─── TRECHO DO TEXTO
Ensaio sobre a indefinição

As reflexões de "O homem sem qualidades", do austríaco Robert Musil, continuam essenciais para a nossa época
Robert Musil, autor de “O homem sem qualidades”
28/01/2019

O título em alemão é mais clarividente a respeito desta obra-prima inacabada do que as traduções que o sucederam em variadas línguas: Der Mann ohne Eigenschaften, do austríaco Robert Musil (1880-1942), só é O homem sem qualidades quando a palavra “qualidade” [Eigenschaft] significa aquele conjunto de características próprias que se pode atribuir a algo ou alguém para torná-lo definido. Ou seja, Ulrich, o personagem principal dessas mais de 1.200 páginas que ganham nova edição na coleção Biblioteca Áurea em tradução já clássica de Lya Luft e Carlos Abbenseth, não é, portanto, um sujeito destituído propriamente de moralidade, mas uma figura que, atravessada por um tempo em profundas convoluções — como também parece ser o nosso atual —, se vê açoitado pela angústia da indiferenciação e das possibilidades. O conteúdo e a forma são a senha sem a qual não se entende o Musil deste livro.
──────
─── DADOS FORNECIDOS
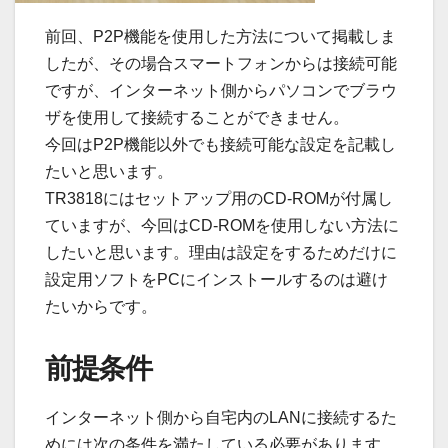
前回、P2P機能を使用した方法について掲載しま
したが、その場合スマートフォンからは接続可能
ですが、インターネット側からパソコンでブラウ
ザを使用して接続することができません。
今回はP2P機能以外でも接続可能な設定を記載し
たいと思います。
TR3818にはセットアップ用のCD-ROMが付属し
ていますが、今回はCD-ROMを使用しない方法に
したいと思います。理由は設定をするためだけに
設定用ソフトをPCにインストールするのは避け
たいからです。
前提条件
インターネット側から自宅内のLANに接続するた
めには次の条件を満たしている必要があります。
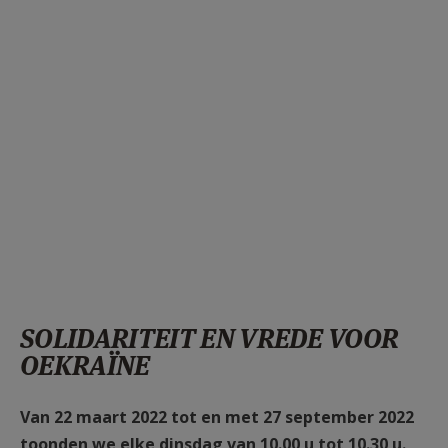
SOLIDARITEIT EN VREDE VOOR
OEKRAÏNE
Van 22 maart 2022 tot en met 27 september 2022
toonden we elke dinsdag van 10.00 u tot
10.30 u.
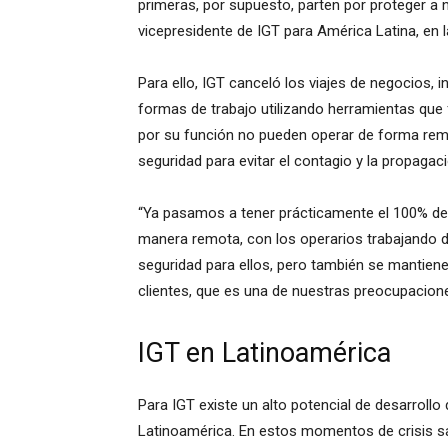
primeras, por supuesto, parten por proteger a 
vicepresidente de IGT para América Latina, en la
Para ello, IGT canceló los viajes de negocios, 
formas de trabajo utilizando herramientas que f
por su función no pueden operar de forma remo
seguridad para evitar el contagio y la propagaci
“Ya pasamos a tener prácticamente el 100% de
manera remota, con los operarios trabajando d
seguridad para ellos, pero también se mantiene
clientes, que es una de nuestras preocupacion
IGT en Latinoamérica
Para IGT existe un alto potencial de desarroll
Latinoamérica. En estos momentos de crisis san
──────
INSTRUÇÕES DO EXERCÍCIO ::
- 1) Responda às perguntas a seguir com base no texto sobre o romance de Musil.
(a) Quais são os anos de nascimento e de morte de Robert Musil?
(b) Quem assina a tradução usada na nova edição?
(c) Em que coleção sai essa nova edição?
- 2) Copie do texto sobre o romance de Musil o trecho que vai de "O título em" até "Musil deste livro.".

RESPOSTAS POR TAREFA ::
- 1)
(a) 1880 e 1942.
(b) Lya Luft e Carlos Abbenseth.
(c) Na coleção Biblioteca Áurea.

- 2)
O título em alemão é mais clarividente a respeito desta obra-prima inacabada do que as traduções que o sucederam em variadas línguas: Der Mann ohne Eigenschaften, do austríaco Robert Musil (1880-1942), só é O homem sem qualidades quando a palavra “qualidade” [Eigenschaft] significa aquele conjunto de características próprias que se pode atribuir a algo ou alguém para torná-lo definido. Ou seja, Ulrich, o personagem principal dessas mais de 1.200 páginas que ganham nova edição na coleção Biblioteca Áurea em tradução já clássica de Lya Luft e Carlos Abbenseth, não é, portanto, um sujeito destituído propriamente de moralidade, mas uma figura que, atravessada por um tempo em profundas convoluções — como também parece ser o nosso atual —, se vê açoitado pela angústia da indiferenciação e das possibilidades. O conteúdo e a forma são a senha sem a qual não se entende o Musil deste livro.